# Differential Equations. Reduction of Order. Calc IV.

Gummy Bear

## Homework Statement

(x2+2y')y''+2xy'=0 with initial conditions of y(0)=1 and y'(0)=0

## Homework Equations

reduction of order, and exact equations..

## The Attempt at a Solution

let y'=p and y''=p'
Giving: (x2+2p)p'+2xp Let M=2xp and N=(x2+2p)
So, Mp=2x and Nx=2x Therefore, they are exact.
Let fx=2xp
so, f(x,p)=x2p+h(p)
fp=x2=h'(p)
comparing to fp=x2+2p we know h'(p)=2p so, h(p)=p2
so, c=p2+px2
Now, solve for p: using quadratic.
p=(-x2±√(x4+4c))/2
Substitute back for y'=p
y'=(1/2)(-x2±√(x4+4c)
y=?

This is where I'm not sure what to do.

I'm pretty sure I use the initial conditions, do I assume c=0 and take the integral of:
(1/2)(-x2±√(x4))

Homework Helper
Gold Member

## Homework Statement

(x2+2y')y''+2xy'=0 with initial conditions of y(0)=1 and y'(0)=0

## Homework Equations

reduction of order, and exact equations..
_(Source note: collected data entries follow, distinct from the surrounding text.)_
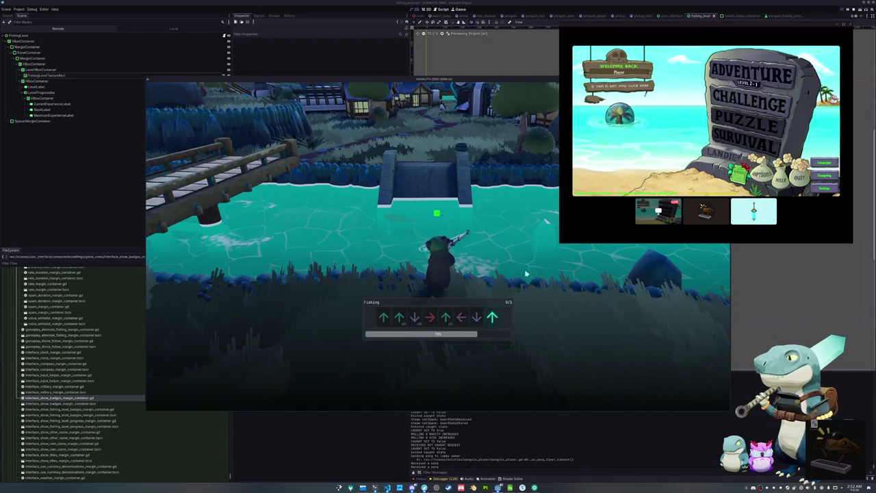
pyautogui.press('Up')
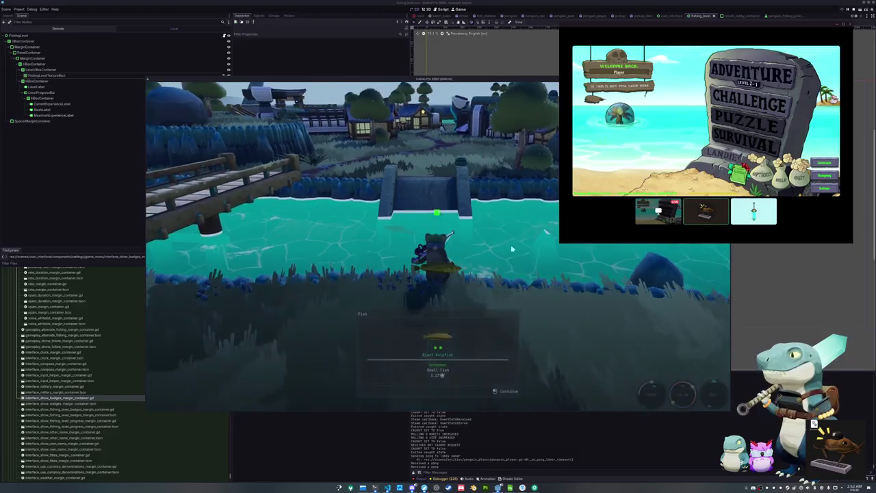
# Walk farther along the shore and cast into the water again
pyautogui.press('a')
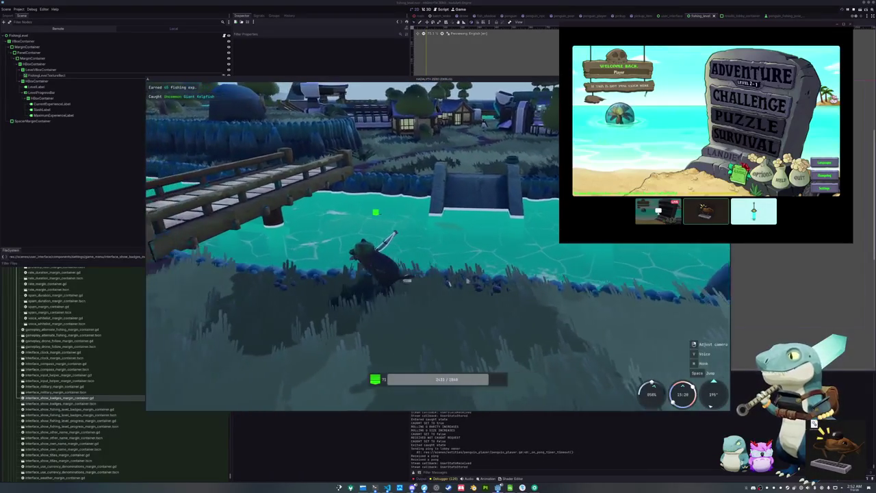
pyautogui.press('w')
pyautogui.click(488, 251)
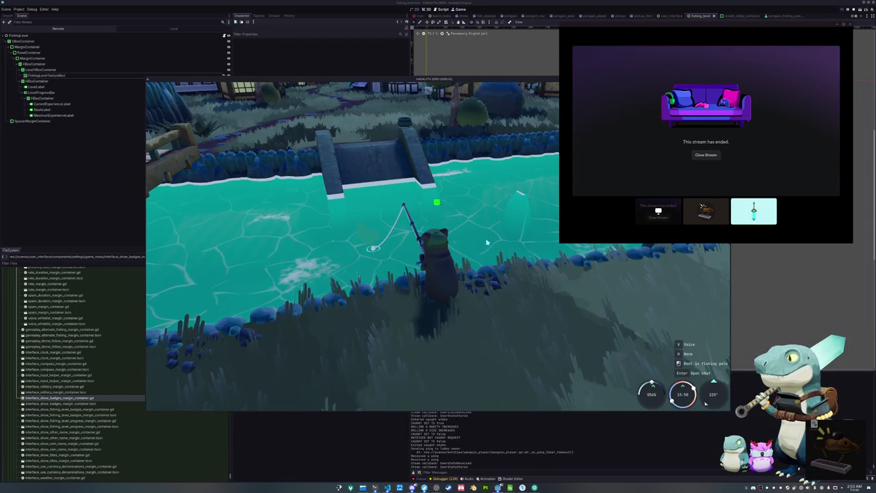
# Reel in the bite and enter the prompted Right, Left and Down arrows to catch the Dumbo Octopus
pyautogui.click(488, 242)
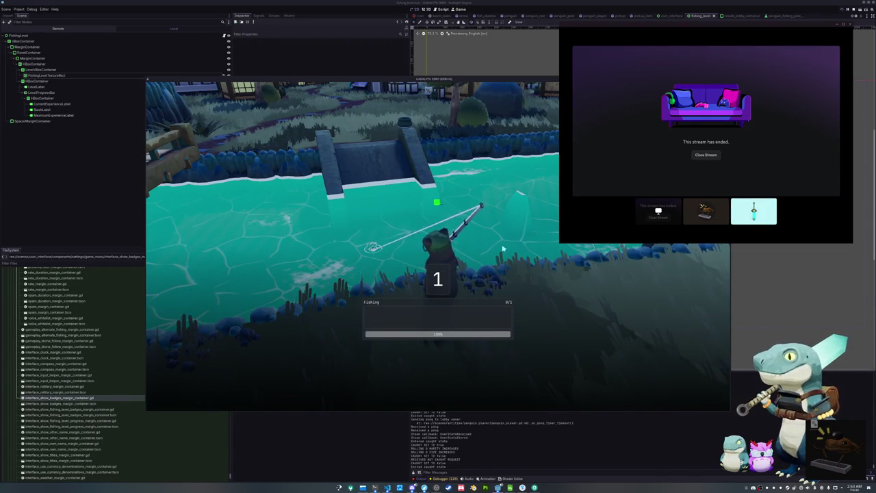
pyautogui.press('Right')
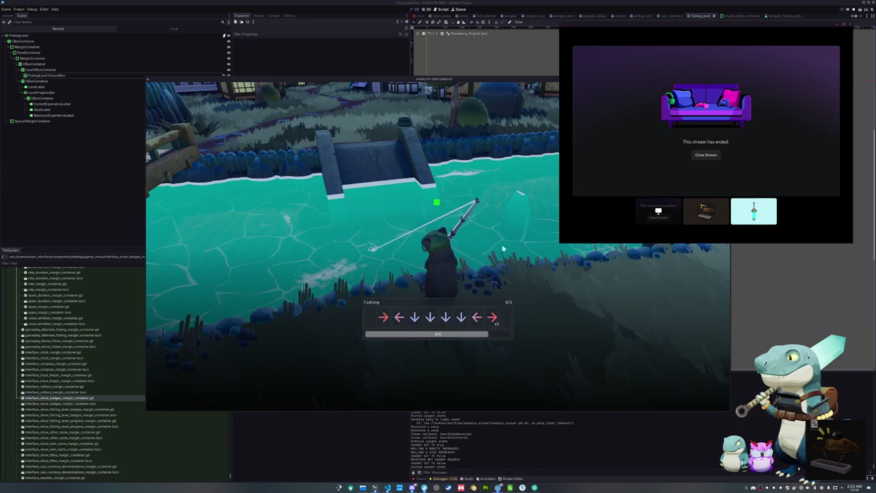
pyautogui.press('Right')
pyautogui.press('Left')
pyautogui.press('Down')
pyautogui.press('Down')
pyautogui.press('Down')
pyautogui.press('Down')
pyautogui.press('Left')
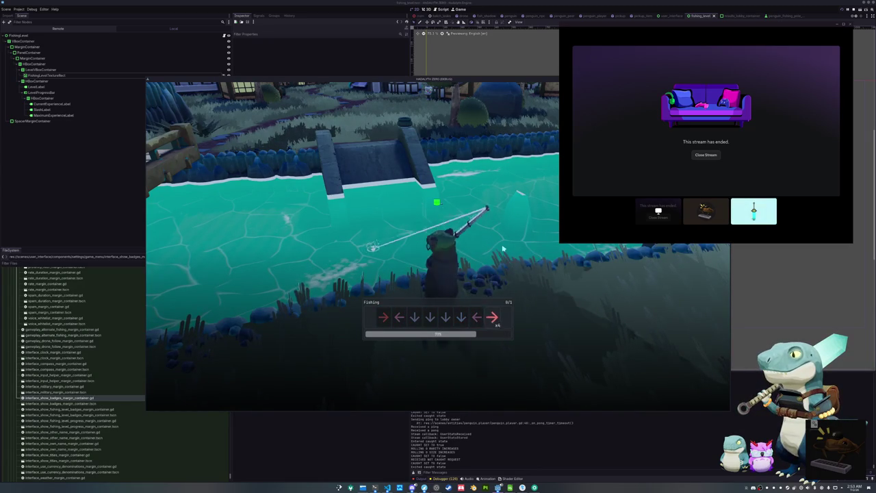
pyautogui.press('Right')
## The Attempt at a Solution

let y'=p and y''=p'
Giving: (x2+2p)p'+2xp Let M=2xp and N=(x2+2p)
So, Mp=2x and Nx=2x Therefore, they are exact.
Let fx=2xp
so, f(x,p)=x2p+h(p)
fp=x2=h'(p)
comparing to fp=x2+2p we know h'(p)=2p so, h(p)=p2
so, c=p2+px2

Right there you have ##y'^2+x^2y'=c##. If you use ##y'(0)=0## you get ##c=0## so your equation is ##y'^2+x^2y'=y'(y'+x^2)=0##. This tells you that either ##y'=0## or ##y'=-x^2##, both of which are easy to handle.

Gummy Bear
I'm confused, you're substituting back for p before solving for p? Also, y'(0)≠0 y'(0)=1.

Does that mean my equation should be:
y'2+x2y'=1

And from there solve for y?

Homework Helper
Gold Member

## Homework Statement

(x2+2y')y''+2xy'=0 with initial conditions of y(0)=1 and y'(0)=0

Right there you have ##y'^2+x^2y'=c##. If you use ##y'(0)=0## you get ##c=0## so your equation is ##y'^2+x^2y'=y'(y'+x^2)=0##. This tells you that either ##y'=0## or ##y'=-x^2##, both of which are easy to handle.

I'm confused, you're substituting back for p before solving for p? Also, y'(0)≠0 y'(0)=1.
I have quoted your original boundary condition. ##p=y'## so I just put it in. It doesn't matter which you call it, but using ##y'## emphasizes that is what it is, and it makes it more natural when using the boundary conditions.

Does that mean my equation should be:
y'2+x2y'=1

No. You get 0 on the right side. It means either ##y'=0## or ##y'=-x^2##. Solve those, apply any boundary conditions and, if you aren't sure, check the solutions work.

Gummy Bear
Wow. I got it mixed up with the problem out of the book. It's been a long day. You're right..

So all I have to do is:

y=∫0dx=c

y=∫(-x2)dx=(-x3)/3+c

Thanks for helping me by the way.

Homework Helper
Gold Member
Wow. I got it mixed up with the problem out of the book. It's been a long day. You're right..

So all I have to do is:

y=∫0dx=c

y=∫(-x2)dx=(-x3)/3+c

Thanks for helping me by the way.

Use the boundary condition to evaluate c. A second order equation with two initial conditions won't have any arbitrary constants left. And you shouldn't use the same c for both constants.

Homework Helper
Gold Member
I should add here that this is a non-linear equation. You get two separate solutions. Nothing says that the sum of those two solutions is also a solution.

Gummy Bear
Oh, so now I say because y(0)=1 0/3+c2=1 so, c2=1?

Therefore, y=-x3/3+1

What do you mean don't use the same constant? Are you referring to y=∫0dx=c1?

What do I do with the y=∫0dx=c1 anyway?

Homework Helper
Gold Member
Oh, so now I say because y(0)=1 0/3+c2=1 so, c2=1?

Therefore, y=-x3/3+1

What do you mean don't use the same constant? Are you referring to y=∫0dx=c1?

What do I do with the y=∫0dx=c1 anyway?

You apply the boundary condition ##y(0)=1##. Remember you used ##y'(0)=0## to get the two separate solutions. Each of them satisfies ##y(0)=1##. So you have two different solutions to this problem. You should check that they both work.

Gummy Bear
Ya, I figured that out after asking. But how do I check that both -x3/3+1 and 1 work?